» Zu erstellen
Stelle bitte alles vom Anfang der Datensätze bis hinunter zur Zeile mit „Extra Inference Time“, beide Enden eingeschlossen, als nummerierte Liste dar. Leerzeilen lässt du dabei weg.

▶

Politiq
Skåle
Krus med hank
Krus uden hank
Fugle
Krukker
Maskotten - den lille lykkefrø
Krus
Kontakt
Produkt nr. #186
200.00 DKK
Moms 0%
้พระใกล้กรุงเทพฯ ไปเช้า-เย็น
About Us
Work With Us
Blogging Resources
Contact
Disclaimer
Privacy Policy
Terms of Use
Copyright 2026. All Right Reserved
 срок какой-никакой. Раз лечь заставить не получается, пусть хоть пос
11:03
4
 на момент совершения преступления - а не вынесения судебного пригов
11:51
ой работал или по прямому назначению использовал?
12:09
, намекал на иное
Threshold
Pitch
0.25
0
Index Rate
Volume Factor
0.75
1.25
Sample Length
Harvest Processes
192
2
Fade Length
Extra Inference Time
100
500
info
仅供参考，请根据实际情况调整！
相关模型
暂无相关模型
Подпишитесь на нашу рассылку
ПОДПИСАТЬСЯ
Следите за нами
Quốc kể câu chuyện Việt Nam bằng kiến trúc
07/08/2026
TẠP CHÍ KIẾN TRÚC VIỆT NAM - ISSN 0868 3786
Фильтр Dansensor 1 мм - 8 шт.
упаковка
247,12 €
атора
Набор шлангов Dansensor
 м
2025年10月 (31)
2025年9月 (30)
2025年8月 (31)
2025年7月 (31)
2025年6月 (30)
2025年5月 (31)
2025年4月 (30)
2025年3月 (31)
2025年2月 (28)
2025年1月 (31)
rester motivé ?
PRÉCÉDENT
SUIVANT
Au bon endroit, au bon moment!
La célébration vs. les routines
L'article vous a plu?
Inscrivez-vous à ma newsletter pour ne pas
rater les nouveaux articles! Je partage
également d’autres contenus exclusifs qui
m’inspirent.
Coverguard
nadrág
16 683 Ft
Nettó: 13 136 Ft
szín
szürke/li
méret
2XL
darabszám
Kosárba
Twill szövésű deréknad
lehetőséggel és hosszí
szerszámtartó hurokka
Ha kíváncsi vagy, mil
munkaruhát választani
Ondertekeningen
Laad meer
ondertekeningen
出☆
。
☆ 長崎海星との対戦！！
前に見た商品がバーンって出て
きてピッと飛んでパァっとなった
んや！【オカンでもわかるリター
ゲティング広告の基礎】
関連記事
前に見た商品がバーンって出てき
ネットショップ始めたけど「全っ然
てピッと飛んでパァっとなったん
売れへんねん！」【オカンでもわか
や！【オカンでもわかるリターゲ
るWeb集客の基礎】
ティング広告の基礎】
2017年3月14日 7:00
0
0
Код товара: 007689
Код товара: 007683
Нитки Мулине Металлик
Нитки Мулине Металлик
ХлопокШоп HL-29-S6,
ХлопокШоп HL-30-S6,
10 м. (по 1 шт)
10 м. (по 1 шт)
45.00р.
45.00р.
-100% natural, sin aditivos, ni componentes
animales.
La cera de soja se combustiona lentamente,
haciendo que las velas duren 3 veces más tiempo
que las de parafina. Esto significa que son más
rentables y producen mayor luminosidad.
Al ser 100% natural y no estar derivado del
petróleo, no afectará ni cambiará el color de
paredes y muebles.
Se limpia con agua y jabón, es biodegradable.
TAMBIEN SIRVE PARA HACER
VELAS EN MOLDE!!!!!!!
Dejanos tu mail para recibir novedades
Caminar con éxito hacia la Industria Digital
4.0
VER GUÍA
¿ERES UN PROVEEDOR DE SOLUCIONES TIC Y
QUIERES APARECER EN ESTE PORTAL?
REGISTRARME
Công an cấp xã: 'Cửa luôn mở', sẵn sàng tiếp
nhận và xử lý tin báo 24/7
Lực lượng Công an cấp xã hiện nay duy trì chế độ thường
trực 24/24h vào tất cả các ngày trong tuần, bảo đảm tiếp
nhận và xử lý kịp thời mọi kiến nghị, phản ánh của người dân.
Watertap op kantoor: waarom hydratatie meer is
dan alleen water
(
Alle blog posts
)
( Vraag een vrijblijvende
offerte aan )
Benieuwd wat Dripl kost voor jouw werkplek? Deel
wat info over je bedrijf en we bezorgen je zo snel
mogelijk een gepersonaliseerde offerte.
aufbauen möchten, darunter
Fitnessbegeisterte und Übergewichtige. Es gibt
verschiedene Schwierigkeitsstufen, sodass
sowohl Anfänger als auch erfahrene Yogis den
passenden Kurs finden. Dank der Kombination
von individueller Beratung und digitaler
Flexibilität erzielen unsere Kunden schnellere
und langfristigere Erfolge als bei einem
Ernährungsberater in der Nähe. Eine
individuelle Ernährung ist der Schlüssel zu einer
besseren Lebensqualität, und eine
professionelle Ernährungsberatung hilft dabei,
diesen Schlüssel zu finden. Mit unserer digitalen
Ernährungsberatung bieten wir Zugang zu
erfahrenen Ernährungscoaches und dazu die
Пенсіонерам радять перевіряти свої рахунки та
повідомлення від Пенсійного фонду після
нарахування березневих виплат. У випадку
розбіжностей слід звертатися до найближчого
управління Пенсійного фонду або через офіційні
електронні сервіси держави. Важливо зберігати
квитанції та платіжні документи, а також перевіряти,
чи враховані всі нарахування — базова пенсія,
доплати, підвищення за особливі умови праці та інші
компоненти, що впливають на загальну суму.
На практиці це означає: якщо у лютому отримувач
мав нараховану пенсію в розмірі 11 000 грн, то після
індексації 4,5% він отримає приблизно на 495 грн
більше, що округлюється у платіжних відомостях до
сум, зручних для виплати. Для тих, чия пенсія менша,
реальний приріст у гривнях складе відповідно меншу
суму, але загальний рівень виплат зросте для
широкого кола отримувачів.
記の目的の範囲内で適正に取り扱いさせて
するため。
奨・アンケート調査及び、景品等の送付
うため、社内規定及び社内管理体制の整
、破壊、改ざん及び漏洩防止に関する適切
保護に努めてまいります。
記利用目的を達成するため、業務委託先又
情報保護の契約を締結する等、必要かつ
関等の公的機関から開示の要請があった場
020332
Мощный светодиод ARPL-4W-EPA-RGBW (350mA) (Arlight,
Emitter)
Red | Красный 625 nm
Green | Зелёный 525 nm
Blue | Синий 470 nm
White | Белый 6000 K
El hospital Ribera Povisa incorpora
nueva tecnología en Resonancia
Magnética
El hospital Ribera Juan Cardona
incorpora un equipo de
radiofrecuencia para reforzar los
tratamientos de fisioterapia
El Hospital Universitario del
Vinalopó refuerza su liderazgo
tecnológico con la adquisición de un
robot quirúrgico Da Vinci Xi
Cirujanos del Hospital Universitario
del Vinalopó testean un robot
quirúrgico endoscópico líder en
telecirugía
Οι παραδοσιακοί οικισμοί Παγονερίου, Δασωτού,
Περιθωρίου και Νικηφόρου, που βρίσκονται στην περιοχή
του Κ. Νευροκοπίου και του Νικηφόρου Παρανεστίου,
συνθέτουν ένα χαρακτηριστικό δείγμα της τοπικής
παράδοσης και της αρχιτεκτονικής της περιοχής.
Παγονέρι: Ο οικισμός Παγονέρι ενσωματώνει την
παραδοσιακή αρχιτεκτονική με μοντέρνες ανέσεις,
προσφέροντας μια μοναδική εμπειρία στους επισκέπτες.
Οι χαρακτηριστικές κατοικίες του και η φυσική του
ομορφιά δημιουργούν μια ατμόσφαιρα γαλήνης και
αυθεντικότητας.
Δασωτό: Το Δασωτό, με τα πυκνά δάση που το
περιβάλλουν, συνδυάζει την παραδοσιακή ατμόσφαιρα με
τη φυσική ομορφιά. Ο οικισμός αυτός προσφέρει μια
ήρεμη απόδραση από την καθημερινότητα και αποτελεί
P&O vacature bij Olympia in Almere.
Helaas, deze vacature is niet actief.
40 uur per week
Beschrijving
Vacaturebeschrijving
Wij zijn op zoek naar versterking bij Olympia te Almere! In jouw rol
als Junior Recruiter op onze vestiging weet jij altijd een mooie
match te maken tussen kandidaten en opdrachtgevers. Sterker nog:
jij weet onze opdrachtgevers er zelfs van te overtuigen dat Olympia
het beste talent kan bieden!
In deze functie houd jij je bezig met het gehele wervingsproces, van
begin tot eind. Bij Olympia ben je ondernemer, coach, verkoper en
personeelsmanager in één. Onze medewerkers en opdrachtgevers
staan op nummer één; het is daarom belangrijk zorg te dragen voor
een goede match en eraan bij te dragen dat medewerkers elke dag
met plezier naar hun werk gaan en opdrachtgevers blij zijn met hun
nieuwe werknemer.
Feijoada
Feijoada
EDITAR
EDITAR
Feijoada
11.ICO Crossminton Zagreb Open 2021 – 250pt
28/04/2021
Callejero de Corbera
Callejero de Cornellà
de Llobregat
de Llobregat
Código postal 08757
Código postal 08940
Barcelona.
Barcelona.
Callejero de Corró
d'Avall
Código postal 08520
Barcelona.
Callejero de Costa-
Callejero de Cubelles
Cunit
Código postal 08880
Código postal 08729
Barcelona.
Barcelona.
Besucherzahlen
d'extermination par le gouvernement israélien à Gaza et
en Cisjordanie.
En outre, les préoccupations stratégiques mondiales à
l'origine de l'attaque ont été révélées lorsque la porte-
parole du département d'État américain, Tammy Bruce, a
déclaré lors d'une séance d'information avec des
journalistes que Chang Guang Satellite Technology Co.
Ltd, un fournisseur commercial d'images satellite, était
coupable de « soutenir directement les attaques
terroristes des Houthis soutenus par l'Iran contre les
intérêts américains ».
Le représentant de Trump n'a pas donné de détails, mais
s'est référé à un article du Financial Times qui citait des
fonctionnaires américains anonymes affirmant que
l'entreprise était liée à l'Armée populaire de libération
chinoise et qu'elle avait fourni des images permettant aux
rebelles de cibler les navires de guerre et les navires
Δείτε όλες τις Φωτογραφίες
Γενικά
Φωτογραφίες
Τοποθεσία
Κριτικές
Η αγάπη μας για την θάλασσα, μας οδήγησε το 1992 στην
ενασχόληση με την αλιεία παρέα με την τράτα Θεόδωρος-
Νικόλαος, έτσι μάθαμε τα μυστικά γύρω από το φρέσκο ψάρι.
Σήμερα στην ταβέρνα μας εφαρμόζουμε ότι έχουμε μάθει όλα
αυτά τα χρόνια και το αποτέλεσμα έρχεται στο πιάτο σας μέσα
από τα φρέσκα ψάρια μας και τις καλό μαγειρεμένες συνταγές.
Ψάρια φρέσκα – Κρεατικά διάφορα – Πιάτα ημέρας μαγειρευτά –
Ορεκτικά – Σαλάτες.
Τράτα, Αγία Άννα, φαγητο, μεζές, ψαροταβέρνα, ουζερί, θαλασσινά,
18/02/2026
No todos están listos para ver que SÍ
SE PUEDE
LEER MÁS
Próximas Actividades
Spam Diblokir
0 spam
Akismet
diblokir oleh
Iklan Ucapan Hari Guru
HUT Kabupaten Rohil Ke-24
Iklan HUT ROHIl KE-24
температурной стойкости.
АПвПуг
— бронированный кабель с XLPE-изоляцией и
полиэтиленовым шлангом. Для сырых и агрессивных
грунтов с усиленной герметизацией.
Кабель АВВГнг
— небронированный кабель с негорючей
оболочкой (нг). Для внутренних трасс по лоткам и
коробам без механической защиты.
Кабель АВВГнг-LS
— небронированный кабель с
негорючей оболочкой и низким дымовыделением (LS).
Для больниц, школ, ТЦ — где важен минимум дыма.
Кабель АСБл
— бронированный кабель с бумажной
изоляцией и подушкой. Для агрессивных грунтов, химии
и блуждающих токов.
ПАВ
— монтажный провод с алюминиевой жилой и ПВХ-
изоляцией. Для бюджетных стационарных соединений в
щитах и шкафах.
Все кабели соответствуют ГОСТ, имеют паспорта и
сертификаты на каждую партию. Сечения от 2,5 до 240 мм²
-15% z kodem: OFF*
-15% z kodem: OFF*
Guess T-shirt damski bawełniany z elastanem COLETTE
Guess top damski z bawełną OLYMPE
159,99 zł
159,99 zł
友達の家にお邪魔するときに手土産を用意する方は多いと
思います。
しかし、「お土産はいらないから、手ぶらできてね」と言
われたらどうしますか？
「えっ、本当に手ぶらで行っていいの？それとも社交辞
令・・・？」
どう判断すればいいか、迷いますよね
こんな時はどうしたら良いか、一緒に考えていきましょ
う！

◀

» Lösung folgt
1. Politiq
2. Skåle
3. Krus med hank
4. Krus uden hank
5. Fugle
6. Krukker
7. Maskotten - den lille lykkefrø
8. Krus
9. Kontakt
10. Produkt nr. #186
11. 200.00 DKK
12. Moms 0%
13. ้พระใกล้กรุงเทพฯ ไปเช้า-เย็น
14. About Us
15. Work With Us
16. Blogging Resources
17. Contact
18. Disclaimer
19. Privacy Policy
20. Terms of Use
21. Copyright 2026. All Right Reserved
22.  срок какой-никакой. Раз лечь заставить не получается, пусть хоть пос
23. 11:03
24. 4
25.  на момент совершения преступления - а не вынесения судебного пригов
26. 11:51
27. ой работал или по прямому назначению использовал?
28. 12:09
29. , намекал на иное
30. Threshold
31. Pitch
32. 0.25
33. 0
34. Index Rate
35. Volume Factor
36. 0.75
37. 1.25
38. Sample Length
39. Harvest Processes
40. 192
41. 2
42. Fade Length
43. Extra Inference Time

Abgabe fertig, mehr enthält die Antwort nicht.